My mind’s somewhere higher. Can you follow
me up to where I strip down to geometry?
To where the proof of a theorem must be true
because elegant. Not a nut or bolt for show,
but each pleat and dart of the stress field
traced on the mist in rust-painted steel,
like an intellectual necessity. Essential
me, out in all weathers wearing nothing
but my purpose—as ascetic, ideal
and myself as a bare tree in winter. Possessed
by a certain charisma—can you hear it,
power, everywhere and nowhere, its dry
crackling in the cloud around my head?
There is a memory here of Leonardo’s mathematical tracings of humanity, skeleton and geometry combining. There is also an echo of the outcast Edgar from King Lear who ‘with presented nakedness’ outfaces ‘The winds and persecutions of the sky’. The picture possesses an extraordinary sense of pathos as the blurred vision in a mist suggests movement and the angling forward, arms stretching outward from the body, conveys a giant’s lurch as he steps across a world of darkened trees.
This wonderful little volume made me think of the world of Objectivism in the 1930s and Charles Reznikoff’s two-line stanza from ‘Jerusalem the Golden’ (1934):
Among the heap of brick and plaster lies
A girder, still itself among the rubbish.
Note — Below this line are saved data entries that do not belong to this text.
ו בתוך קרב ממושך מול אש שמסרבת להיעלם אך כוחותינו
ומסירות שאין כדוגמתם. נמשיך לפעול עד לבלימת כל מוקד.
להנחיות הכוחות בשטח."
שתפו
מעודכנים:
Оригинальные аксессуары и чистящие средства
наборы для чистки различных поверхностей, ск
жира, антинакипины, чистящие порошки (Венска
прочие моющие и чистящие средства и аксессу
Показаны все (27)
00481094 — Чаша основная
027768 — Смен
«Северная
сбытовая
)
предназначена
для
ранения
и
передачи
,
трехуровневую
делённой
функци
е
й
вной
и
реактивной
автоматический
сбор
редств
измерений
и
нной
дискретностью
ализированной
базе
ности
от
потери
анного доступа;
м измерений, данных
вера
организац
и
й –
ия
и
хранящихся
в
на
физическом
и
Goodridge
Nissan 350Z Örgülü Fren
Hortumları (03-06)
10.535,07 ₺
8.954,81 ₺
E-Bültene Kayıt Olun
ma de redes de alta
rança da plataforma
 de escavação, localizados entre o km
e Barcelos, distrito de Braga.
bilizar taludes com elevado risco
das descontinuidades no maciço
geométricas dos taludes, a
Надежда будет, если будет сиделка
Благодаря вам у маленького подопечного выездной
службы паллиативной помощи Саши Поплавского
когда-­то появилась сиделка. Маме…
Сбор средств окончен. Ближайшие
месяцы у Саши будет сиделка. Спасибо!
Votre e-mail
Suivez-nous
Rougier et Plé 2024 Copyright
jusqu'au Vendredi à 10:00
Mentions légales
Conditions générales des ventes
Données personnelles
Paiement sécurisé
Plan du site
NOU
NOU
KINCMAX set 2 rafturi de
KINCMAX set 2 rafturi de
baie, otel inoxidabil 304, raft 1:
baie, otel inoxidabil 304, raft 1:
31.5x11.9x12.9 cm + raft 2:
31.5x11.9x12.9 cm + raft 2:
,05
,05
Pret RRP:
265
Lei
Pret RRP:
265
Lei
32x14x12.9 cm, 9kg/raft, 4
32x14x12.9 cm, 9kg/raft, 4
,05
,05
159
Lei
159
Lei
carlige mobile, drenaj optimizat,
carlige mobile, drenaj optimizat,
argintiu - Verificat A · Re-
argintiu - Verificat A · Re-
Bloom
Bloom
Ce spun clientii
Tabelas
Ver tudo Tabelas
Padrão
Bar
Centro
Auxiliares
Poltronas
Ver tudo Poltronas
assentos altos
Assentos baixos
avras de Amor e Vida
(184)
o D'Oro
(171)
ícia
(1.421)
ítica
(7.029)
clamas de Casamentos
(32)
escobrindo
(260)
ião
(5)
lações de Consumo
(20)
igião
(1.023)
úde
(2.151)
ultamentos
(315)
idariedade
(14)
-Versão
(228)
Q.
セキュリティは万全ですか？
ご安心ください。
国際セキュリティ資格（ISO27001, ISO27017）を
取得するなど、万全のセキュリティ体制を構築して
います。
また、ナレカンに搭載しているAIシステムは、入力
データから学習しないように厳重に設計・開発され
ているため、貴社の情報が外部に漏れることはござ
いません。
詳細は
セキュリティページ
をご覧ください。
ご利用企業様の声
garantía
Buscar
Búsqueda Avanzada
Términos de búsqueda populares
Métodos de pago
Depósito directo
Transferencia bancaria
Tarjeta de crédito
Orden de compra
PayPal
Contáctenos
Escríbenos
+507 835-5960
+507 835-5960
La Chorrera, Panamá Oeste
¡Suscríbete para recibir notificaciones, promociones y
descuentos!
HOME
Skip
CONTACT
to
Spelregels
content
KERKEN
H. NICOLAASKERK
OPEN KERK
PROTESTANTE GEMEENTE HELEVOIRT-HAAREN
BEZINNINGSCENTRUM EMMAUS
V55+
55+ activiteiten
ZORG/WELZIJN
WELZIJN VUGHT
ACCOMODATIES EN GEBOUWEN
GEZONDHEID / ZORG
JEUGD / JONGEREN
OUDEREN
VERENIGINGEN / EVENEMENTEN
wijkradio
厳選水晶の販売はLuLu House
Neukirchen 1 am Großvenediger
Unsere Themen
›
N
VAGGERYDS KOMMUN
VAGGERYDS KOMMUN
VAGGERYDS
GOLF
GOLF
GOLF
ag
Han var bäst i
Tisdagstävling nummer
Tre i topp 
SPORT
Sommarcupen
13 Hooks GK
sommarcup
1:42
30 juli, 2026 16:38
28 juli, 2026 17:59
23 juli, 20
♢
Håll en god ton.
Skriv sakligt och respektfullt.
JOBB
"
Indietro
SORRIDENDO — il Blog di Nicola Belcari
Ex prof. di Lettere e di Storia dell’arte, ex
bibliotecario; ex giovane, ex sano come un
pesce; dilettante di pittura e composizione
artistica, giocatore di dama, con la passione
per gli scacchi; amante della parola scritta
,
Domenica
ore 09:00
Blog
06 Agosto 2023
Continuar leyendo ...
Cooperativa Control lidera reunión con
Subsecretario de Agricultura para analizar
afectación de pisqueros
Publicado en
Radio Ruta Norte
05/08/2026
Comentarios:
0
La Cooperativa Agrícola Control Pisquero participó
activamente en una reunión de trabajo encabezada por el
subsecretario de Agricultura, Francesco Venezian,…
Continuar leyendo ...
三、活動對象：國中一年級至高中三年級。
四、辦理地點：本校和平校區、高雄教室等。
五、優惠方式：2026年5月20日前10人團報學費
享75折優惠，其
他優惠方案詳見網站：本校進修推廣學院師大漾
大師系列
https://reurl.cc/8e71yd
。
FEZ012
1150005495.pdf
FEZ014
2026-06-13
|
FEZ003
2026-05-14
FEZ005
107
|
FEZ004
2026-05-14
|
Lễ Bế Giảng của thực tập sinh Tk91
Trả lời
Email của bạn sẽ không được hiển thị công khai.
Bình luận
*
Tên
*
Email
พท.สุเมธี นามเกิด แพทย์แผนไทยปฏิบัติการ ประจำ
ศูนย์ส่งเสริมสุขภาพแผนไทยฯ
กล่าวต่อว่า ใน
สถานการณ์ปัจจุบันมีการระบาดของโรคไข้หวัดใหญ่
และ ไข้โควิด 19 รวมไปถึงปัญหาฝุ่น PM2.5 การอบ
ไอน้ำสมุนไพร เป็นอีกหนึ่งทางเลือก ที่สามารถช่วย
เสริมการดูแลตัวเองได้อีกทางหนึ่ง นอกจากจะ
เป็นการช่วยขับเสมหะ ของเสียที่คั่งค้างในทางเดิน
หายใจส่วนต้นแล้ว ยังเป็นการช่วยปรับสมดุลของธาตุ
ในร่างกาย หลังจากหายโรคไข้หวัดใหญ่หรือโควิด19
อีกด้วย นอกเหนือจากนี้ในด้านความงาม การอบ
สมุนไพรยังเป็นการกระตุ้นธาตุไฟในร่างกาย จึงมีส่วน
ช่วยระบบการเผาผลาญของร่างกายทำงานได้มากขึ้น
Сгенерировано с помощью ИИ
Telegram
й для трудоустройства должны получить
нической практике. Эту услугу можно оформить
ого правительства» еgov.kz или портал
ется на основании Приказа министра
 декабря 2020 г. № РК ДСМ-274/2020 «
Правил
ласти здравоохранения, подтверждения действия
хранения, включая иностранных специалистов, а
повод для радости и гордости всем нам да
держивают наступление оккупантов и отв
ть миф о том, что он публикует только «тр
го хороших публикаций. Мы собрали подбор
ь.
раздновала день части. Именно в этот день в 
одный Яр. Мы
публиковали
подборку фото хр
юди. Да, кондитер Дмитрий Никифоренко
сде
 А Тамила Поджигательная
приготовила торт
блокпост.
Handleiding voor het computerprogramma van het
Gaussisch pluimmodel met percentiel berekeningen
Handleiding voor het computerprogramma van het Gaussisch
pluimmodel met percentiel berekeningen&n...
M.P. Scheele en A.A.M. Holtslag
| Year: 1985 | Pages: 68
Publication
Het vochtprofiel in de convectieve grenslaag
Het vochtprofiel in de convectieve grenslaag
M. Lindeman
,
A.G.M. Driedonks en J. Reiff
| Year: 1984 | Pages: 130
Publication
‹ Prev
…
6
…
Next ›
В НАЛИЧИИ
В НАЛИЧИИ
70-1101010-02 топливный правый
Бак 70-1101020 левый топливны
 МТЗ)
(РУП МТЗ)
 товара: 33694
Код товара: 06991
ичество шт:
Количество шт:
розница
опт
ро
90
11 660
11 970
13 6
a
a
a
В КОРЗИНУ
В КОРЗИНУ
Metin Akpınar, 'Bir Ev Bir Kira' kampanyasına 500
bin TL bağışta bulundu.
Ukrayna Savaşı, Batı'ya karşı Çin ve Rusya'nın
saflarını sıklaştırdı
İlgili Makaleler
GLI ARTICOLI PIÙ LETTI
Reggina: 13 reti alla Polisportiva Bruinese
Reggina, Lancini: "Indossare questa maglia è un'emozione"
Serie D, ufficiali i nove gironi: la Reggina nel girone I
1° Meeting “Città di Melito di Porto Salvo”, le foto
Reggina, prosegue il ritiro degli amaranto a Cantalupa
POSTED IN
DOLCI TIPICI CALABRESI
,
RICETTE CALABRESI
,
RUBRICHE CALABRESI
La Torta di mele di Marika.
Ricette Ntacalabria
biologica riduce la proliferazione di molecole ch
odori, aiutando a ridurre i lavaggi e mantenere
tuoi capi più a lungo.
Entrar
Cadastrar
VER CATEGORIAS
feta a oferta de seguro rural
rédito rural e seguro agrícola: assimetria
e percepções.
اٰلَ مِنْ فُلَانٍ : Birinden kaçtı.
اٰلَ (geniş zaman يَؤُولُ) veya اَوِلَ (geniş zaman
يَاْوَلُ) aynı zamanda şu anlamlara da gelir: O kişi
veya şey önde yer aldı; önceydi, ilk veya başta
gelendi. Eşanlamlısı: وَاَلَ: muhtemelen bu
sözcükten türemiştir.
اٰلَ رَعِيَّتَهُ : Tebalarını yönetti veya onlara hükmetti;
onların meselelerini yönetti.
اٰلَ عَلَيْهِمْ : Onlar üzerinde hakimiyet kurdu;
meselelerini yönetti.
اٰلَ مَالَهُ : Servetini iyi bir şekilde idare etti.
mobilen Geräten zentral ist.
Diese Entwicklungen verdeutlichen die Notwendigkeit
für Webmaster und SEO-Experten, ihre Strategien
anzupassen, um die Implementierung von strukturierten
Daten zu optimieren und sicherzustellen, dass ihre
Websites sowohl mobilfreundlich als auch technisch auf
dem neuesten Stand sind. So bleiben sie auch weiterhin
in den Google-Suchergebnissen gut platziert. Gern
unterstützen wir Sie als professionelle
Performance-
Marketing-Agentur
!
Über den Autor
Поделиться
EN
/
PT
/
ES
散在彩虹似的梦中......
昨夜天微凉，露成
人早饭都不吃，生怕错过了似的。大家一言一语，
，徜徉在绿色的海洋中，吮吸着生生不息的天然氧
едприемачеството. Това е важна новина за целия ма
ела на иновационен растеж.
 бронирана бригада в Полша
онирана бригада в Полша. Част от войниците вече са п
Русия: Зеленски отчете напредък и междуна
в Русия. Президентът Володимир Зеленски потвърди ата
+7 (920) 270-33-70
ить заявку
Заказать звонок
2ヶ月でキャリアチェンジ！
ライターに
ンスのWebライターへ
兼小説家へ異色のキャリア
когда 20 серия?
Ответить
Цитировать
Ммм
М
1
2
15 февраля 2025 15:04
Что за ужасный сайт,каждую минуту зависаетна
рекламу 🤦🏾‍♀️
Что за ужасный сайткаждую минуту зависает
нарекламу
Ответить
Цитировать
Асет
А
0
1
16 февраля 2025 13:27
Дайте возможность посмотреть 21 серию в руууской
Here the existence of the girder is highlighted by the busy-ness of the words surrounding it. With the opening seven words there is a feeling of the accumulation of rubbish and the sound of the last three words seals off the image at the centre: ‘lies/A girder, still itself’ with its further definition teased by the pun on the word ‘still’. George Oppen wrote about being ‘Incapable of contact/Save in incidents’ and he was a great admirer of the slightly older Reznikoff. In a letter dated February 1959 to June Oppen Degnan, his half-sister, he wrote about those two Reznikoff lines:
Likely he could mull along and tell you what he had in mind. But how other than with this image could he put into your mind so clearly the miracle of existence—the existence of things. It is only because the image hits so clear and sudden that the poem means what it means. I don’t know that he could make it any clearer by talking about it.
I suspect that were George Oppen alive today he would recognise the value of what Philip Gross has tried to achieve and admire the quality and workmanship of the result.
Ian Brinton is a scholar and critic who reviews regularly for Eyewear.